How is raid implemented at the *disk* level?

You will find all relevant details here.

Basically, all your assumptions are correct: RAID 50 is a striping (RAID 0) of RAID 5 arrays, while RAID 10 is a striping of RAID 1 arrays.

How this is physically implemented, however, depends strongly on the disk controller; sometimes, additional space is used for internal informations, so you can't know exactly how, when and where every single byte is used, unless you ask the controller vendor.

About the stripe size: this is almost never relevant, unless you are into heavy performance tuning; in this case, it can have an impact, but it depends (again) on the controller and disks you are using, and also on the OS, the filesystem and the actual I/O load.

As a rule of thumb, it's good practice to have the stripe size of the RAID array match the cluster size of the filesystem with which the volume residing on that array will be formatted; and that size should be chosen depending on the I/O load the volume is expected to handle (many small files or lots of big files?); but this is only a general suggestion; and, again, lots of other parameters can influence I/O performance.

Also, keep in mind that you could have multiple volumes on the same RAID array (even more so if you are working with a SAN instead of local storage), each of them potentially using a different cluster size and handling a different I/O load.

If you really want to fine-tune your storage to such a level, not only you will need complete control of each and every element from the physical disks to the actual application storing data on them, but you will also have to analyze them carefully and customize a lot of parameters, of which stripe size is only one of many.


A simple case study: Exchange writes database transaction logs as 1-MB files, sequentially; they are mostly written and rarely read under normal operation; they can take up some space, but never too much if regular backups are performed, because they get truncated (i.e. the oldest ones are deleted) everytime a full backup of the database is completed.

The best possible approach for storing this kind of data would be to use a RAID 1 array of two disks, with a stripe size of 1 MB, battery-backed-up write cache, a single volume formatted with the NTFS filesystem and 1-MB cluster size; oh, and of course you'll have to store only the transaction logs for a single database on this volume; if you have more DBs, you will need to use different volumes and disk arrays, or you'll lose all benefits of sequential I/O. (BTW, the actual database data must go to a whole different place, and not only for performance but mostly for data safety; have a look at the Exchange documentation if you want more details; but the basic points are, they have completely different I/O patterns and you absolutely don't want to lose both the database and the transaction logs at the same time.)

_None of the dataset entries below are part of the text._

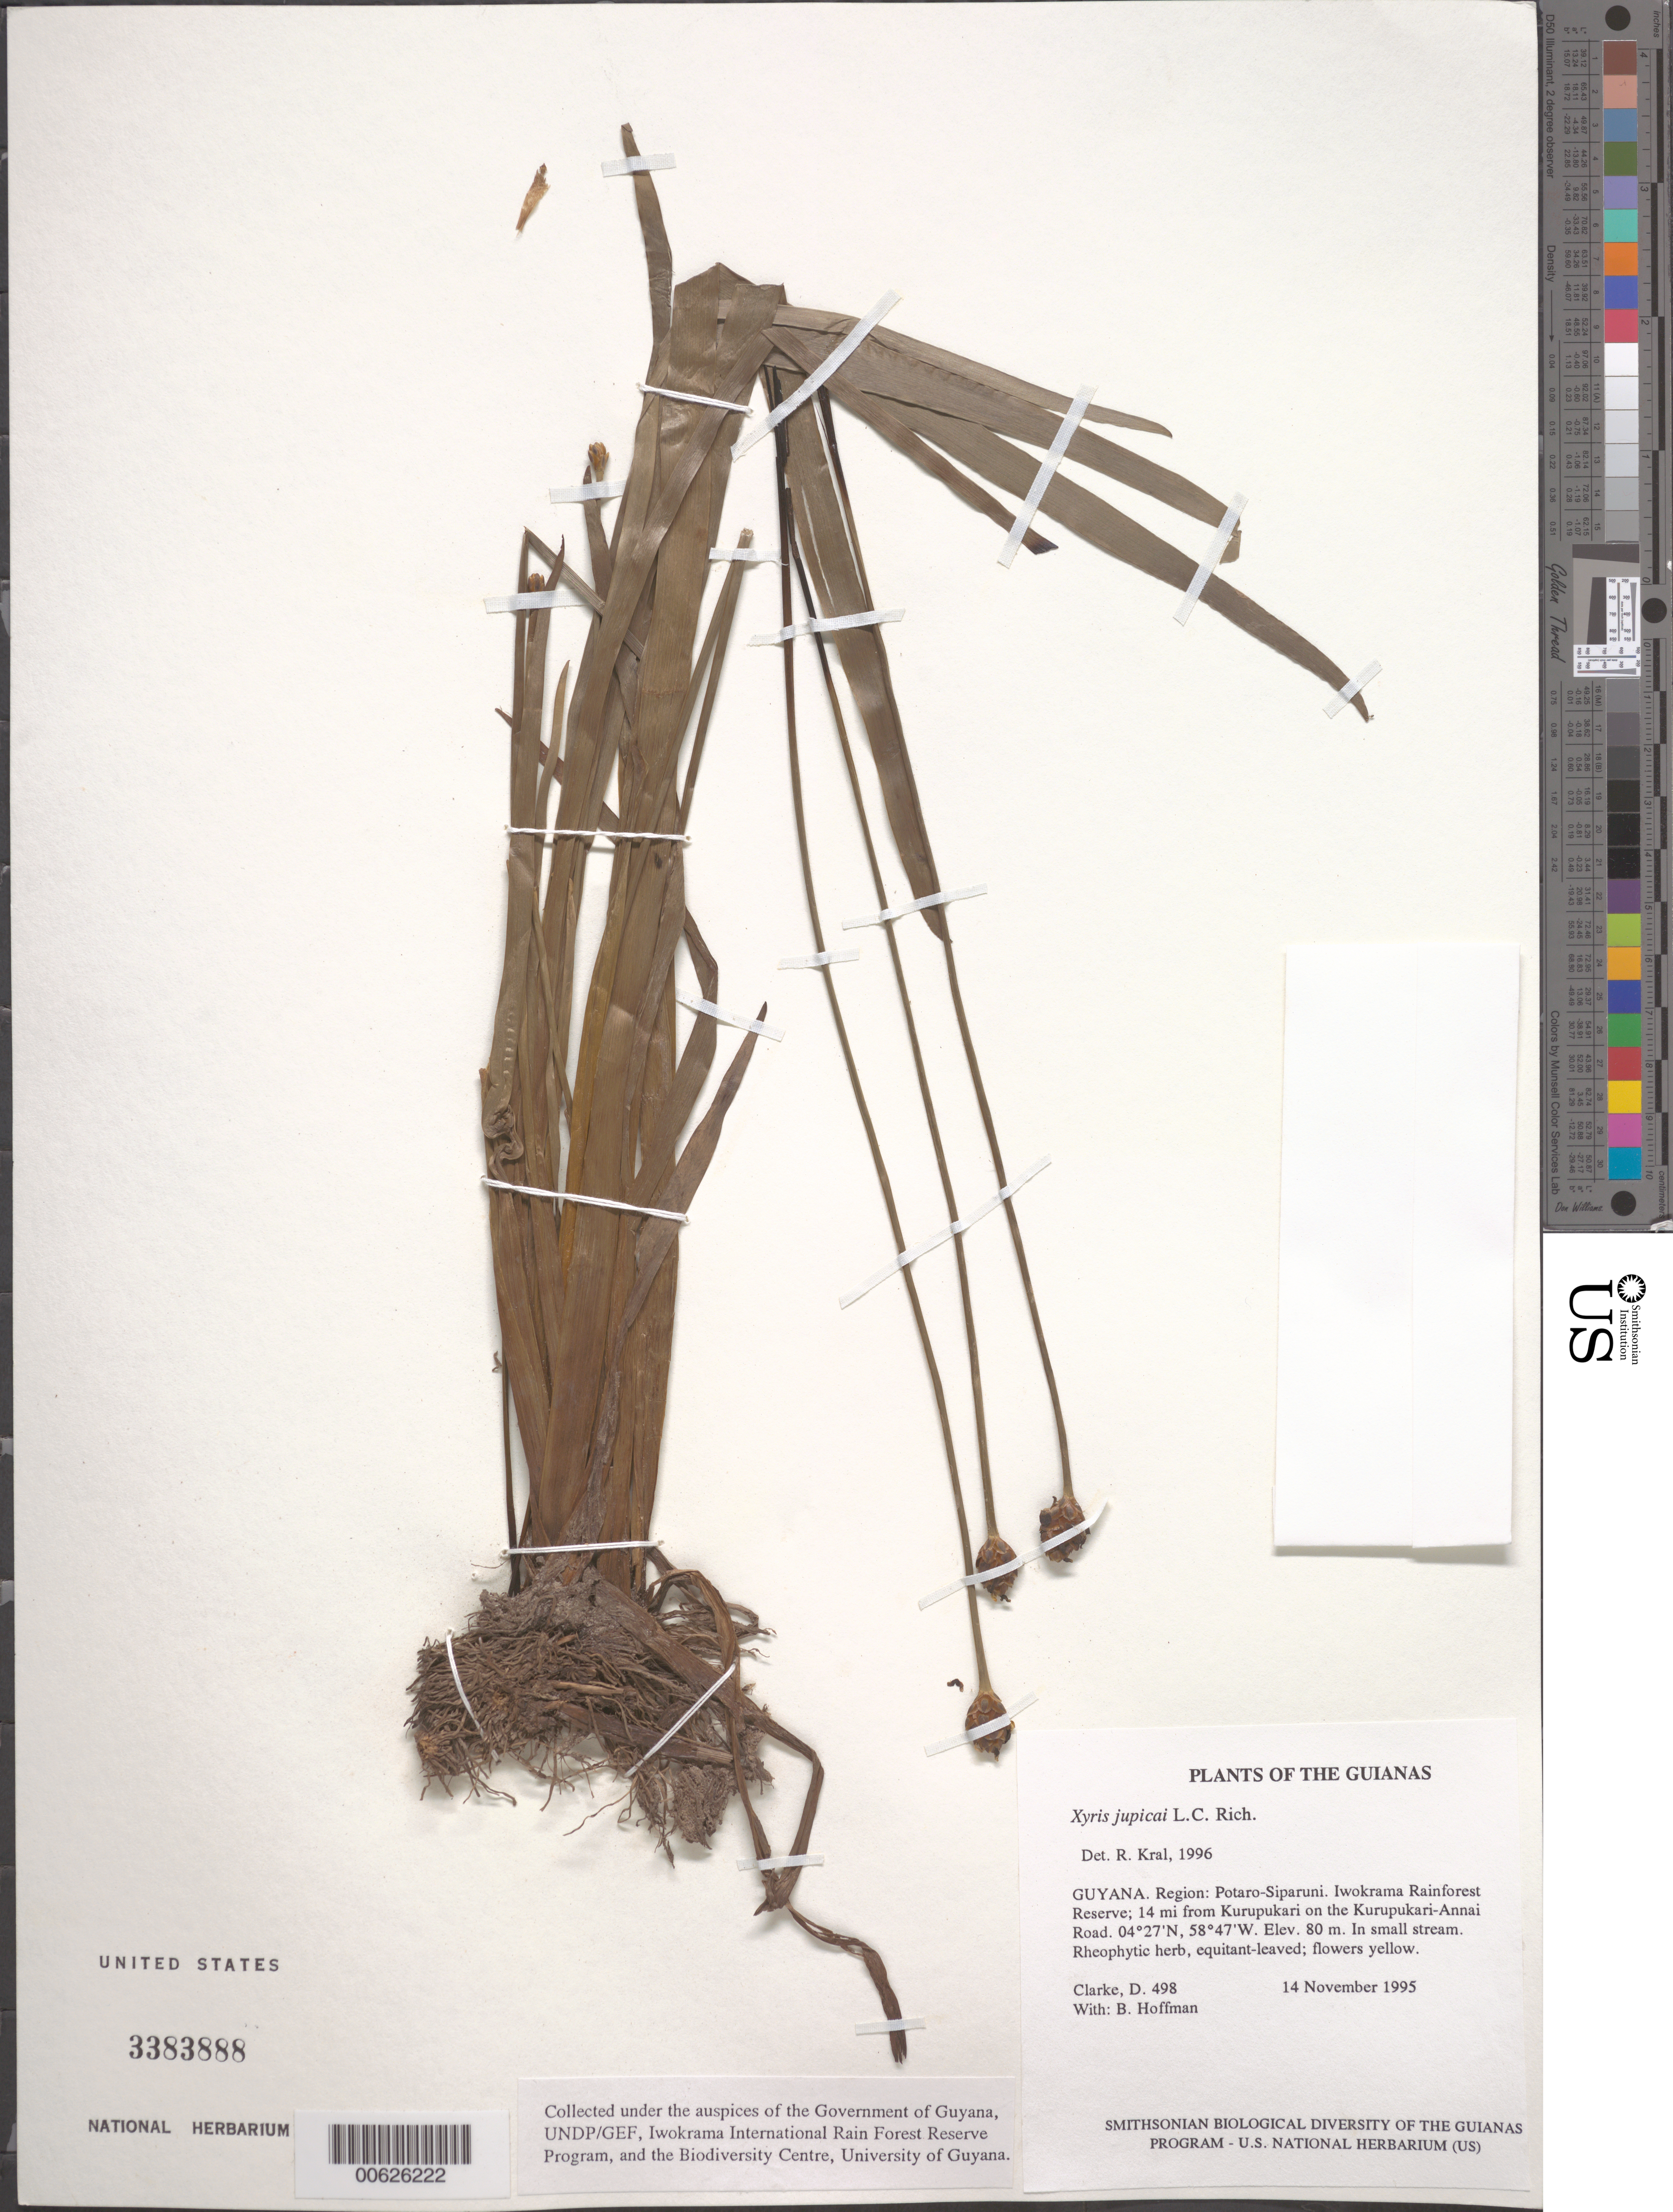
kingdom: Plantae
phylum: Tracheophyta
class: Liliopsida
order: Poales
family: Xyridaceae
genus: Xyris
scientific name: Xyris jupicai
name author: Rich.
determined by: Kral, Robert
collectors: H. D. Clarke & B. Hoffman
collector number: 498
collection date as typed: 14 November 1995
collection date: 1995-11-14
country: Guyana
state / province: Potaro-Siparuni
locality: Iwokrama Rainforest Reserve; 14 mi from Kurupukari on the Kurupukari-Annai Road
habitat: In small stream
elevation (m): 80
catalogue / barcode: US 3383888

As you see, this kind of assessment is very strongly dependent on the expected I/O load, and wouldn't be adequate for anything else than storing Exchange transaction logs in a very specific setup; it will probably hinder any other workload.

Storage fine-tuning is an art, and requires lot of analysis and experience to get it correct.


Massimo gave a pretty good summary and as he says, a lot depends on the kind of workload you are running.

In addition, the controllers and their firmware play a big role. For instance, at home I have an LSI 8 port SAS/SATA HBA that can be flashed to run as a RAID controller. The same hardware is badged by Dell but the firmware sets up a different queue depth to support specific Dell disks. My OEM firmware outperforms the Dell firmware by about 30% when using 5x 4TB WD consumer disks in my home machine. If I flash the Dell card with OEM firmware the performance is identical.

ConcernedOfTunbridgeWells notes that you have spinning disk...

If you are able to run this workload on Linux/Unix you might consider one of the filesystems that allows SSD caching of the magnetic disks.

At home I run ZFS on Linux and its extremely reliable due to its flexible parity and continuous hash based consistency checking. It natively supports SSD caching and its lightning fast with only a modest SSD cache drive. The ZFS array with LSI in HBA mode is faster than using the LSI as a hardware array. The workload is Openstack virtualisation (its my lab machine).

Better still is just use a proper SAN or even NAS that knows how to adapt the controllers, caching, striping etc for specific workloads.